"Jristós" (en griego) traduce "messiah" (hebreo), es el título por excelencia del salvador. Hasta el destierro (s. VIaC) el título tuvo una significación inmediata y política, en referencia al heredero real, es decir, al ungido para reinar (aunque la unción real no era la única posible, ni estaba limitada a la casa de David, también las había profética y sacerdotal, ver 1Re 19,16, Ex 30,30), y sólo cuando la monarquía davídica cae definitivamente (585aC) comienza a gestarse una reinterpretación de las promesas, sobre todo de 2Sm 7,8-16, en la forma de un "mesianismo" como expectativa de una salvación más amplia que la consolidación política de la monarquía.
Este proceso es lento y se mezcla y potencia con las expectativas apocalípticas (siglo IIIaC en adelante) que presentan al Salvador como venido directamente del cielo (Dn 7,13ss es el "locus" clásico de este tema, pero su elaboración excede la literatura canónica y se ramifica en una vastísima literatura parabíblica). De suerte que en época de Jesús no hay un único mesianismo: puede ser real, sacerdotal, escatológico...

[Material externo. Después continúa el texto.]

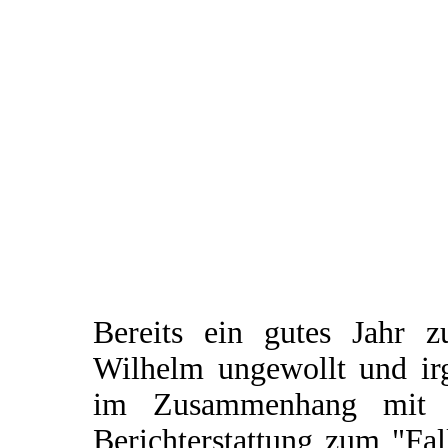
Bereits ein gutes Jahr 
Wilhelm ungewollt und irg
im Zusammenhang mit e
Berichterstattung zum "Fal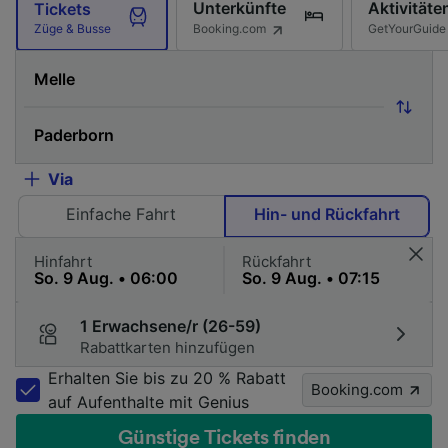
Unterkünfte
Aktivitäte
Tickets
Booking.com
GetYourGuide
Züge & Busse
Via
Einfache Fahrt
Hin- und Rückfahrt
Hinfahrt
Rückfahrt
1 Erwachsene/r (26-59)
Rabattkarten hinzufügen
Erhalten Sie bis zu 20 % Rabatt
Booking.com
auf Aufenthalte mit Genius
Günstige Tickets finden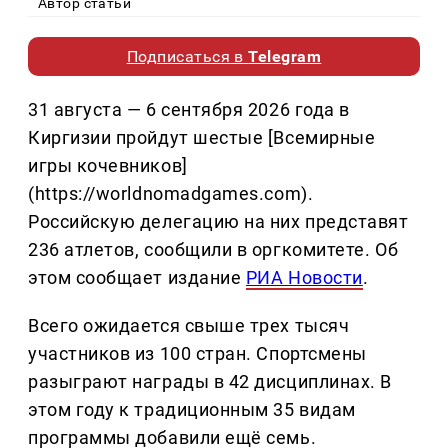
Автор статьи
Подписаться в
Telegram
31 августа — 6 сентября 2026 года в
Киргизии пройдут шестые [Всемирные
игры кочевников]
(https://worldnomadgames.com).
Российскую делегацию на них представят
236 атлетов, сообщили в оргкомитете. Об
этом сообщает издание
РИА Новости
.
Всего ожидается свыше трех тысяч
участников из 100 стран. Спортсмены
разыграют награды в 42 дисциплинах. В
этом году к традиционным 35 видам
программы добавили ещё семь.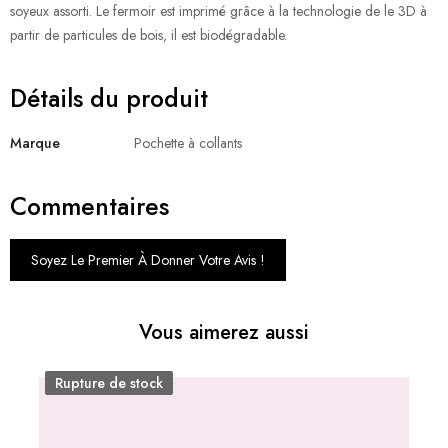
soyeux assorti. Le fermoir est imprimé grâce à la technologie de le 3D à
partir de particules de bois, il est biodégradable.
Détails du produit
Marque
Pochette à collants
Commentaires
Soyez Le Premier À Donner Votre Avis !
Vous aimerez aussi
Rupture de stock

Los evangelios recogen la pertenencia de la familia putativa de Jesús al linaje davídico. Es importante constatar que no se crea esa pertenencia para afirmarlo como "cristo", porque podría haber sido mesías sin necesidad de ser del linaje de David; es más bien al revés: a la vista de la tradición familiar de pertenencia al linaje de David, la reflexión cristiana fue abriéndose paso entre los distintos mesianismos imperantes en el fondo religioso de la época, y afirmándolo como un mesianismo real (de "rey", no de "realidad"), lo que finalmente le cuesta la vida, por el equívoco político frente a Roma.
Por supuesto que en el uso de "cristo" como título están implicados también otros sentidos mesiánicos, como el del "salvador celestial", sobre todo en la figura escatológica del "Hijo del hombre"
Un resumen de la cuestión mesiánica (un poco apretado pero sólido) puede verse en Kasper, Diccionario II, págs. 269ss.
El título llega a ser verdaderamente un segundo nombre propio de Jesús, de tal modo que es difícil saber si cuando los textos del NT dicen "Jesucristo" quieren decir "Jesús que es el Mesías" o "Jesuscristo" como concepto único; nótese que en los manuscritos antiguos no hay ni signos de puntuación ni división entre palabras, así que un texto que dice "jesucristo" puede entenderse como "jesús, cristo", "jesús cristo" o "jesucristo".
La "C" inicial es de la transcripción a otros idiomas modernos, la letra griega es la Ji, que suena como /j/ y tiene la forma de una X grande, de allí el "crismón" como simbolo cristiano: "XP", que son en realidad una ji con una ro, las dos primeras letras de jristós.